Im Stockwerk unter uns wohnte übrigens der mit mir etwa gleichaltrige Roland Krabbe, der heute als Herr Braun ge­meinsam mit dem unsäglichen Silvano Tuiach der bekanntes­te Augsburger Ka­barettist ist. Ursprünglich wollte er Pfarrer werden, also ei­gentlich ins gleiche Metier. Laut meiner Mut­ter habe ich oft mit ihm gespielt, aber ich kann mich nicht daran erin­nern und ich denke, ihm geht es ebenso.

(2) Das »Watscheln« ist wörtlich zu nehmen, denn sie hat­te die dürrsten und krummsten O-Beine, denen ich jemals außer­halb von Lucky-Luke-Comics in meinem echten Leben begeg­net bin. Je­der Cowboy wäre neidisch auf ihre Schteckerlfias gewesen.

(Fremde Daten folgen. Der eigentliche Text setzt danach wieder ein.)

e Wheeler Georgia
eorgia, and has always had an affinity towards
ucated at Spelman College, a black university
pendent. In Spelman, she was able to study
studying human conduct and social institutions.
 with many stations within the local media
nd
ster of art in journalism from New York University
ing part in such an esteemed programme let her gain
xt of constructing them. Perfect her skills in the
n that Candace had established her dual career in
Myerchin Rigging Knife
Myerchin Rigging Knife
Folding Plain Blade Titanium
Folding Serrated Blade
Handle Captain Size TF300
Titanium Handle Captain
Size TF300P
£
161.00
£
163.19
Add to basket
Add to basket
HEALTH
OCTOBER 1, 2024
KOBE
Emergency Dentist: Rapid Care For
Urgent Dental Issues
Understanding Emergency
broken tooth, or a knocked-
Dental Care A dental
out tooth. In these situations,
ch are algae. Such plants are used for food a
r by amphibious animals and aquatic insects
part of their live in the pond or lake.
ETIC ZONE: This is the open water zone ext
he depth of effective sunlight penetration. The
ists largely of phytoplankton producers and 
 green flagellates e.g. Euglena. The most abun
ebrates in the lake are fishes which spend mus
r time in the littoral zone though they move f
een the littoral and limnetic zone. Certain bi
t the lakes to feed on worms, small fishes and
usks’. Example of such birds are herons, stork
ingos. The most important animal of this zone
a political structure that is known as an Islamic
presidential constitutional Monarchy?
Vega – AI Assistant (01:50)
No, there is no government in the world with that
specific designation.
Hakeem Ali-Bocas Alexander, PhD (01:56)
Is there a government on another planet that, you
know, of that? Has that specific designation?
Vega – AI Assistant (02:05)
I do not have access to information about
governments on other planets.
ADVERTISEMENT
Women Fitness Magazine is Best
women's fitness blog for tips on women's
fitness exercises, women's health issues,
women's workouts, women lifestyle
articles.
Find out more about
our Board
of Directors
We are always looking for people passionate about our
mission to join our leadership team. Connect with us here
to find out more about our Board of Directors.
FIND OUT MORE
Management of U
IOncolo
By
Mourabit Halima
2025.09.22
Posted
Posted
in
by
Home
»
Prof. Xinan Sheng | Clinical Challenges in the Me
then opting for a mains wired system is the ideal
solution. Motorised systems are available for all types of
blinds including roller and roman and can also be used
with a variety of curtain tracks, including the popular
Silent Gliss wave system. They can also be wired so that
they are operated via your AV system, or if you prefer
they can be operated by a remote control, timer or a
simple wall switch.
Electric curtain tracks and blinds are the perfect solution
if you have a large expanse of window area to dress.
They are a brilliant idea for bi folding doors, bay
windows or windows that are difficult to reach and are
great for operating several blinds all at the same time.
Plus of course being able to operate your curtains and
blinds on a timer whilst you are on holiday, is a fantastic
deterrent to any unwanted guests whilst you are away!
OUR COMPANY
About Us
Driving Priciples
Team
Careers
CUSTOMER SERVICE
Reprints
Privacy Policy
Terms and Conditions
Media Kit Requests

(3) M. ist übrigens kein Pseudonym, um sie vor der Öffentlich­keit zu schützen. So nenne ich meine Schwester eben, die ziemlich genau 9 Jahre älter als ich ist. Früher riefen wir sie meist »Trulle«. Sie musste als die Älteste unter uns Geschwis­tern als erste gegen die fatale Familienaufstellung rebellieren und dies fiel in die unruhi­gen Jahre nach der klassischen 68er-Revolution. Sie hörte Hendrix, verkaufte irgendwann ihr Akkordeon, um eine Stereoanlage zu erwerben und ging auch noch eine Mesalliance mit einem Künstler ein. Mein Vater, der sehr schnell mit har­ten Urteilen bei der Hand war, riss ihr Jimi­Hendrix-Plakat von der Wand, weil er keine »Menschenfres­ser« im Haus dulde­te, teilte Ohrfeigen aus und prophezeite ihr eine Karrie­re als Prostituierte. Mir hat er übrigens später geweis­sagt, ich würde als Müllmann enden. Allein mein Bru­der fand Gnade unter seinen allzu gestrengen Augen. Tat­sächlich war M. bis zu ihrer Pensionierung Förder­lehrerin an einer Augsburger Grundschule und ich, naja, mir muss von Frau Klammerle sehr nachdrücklich befoh­len werden, den Müll vors Haus zu bringen.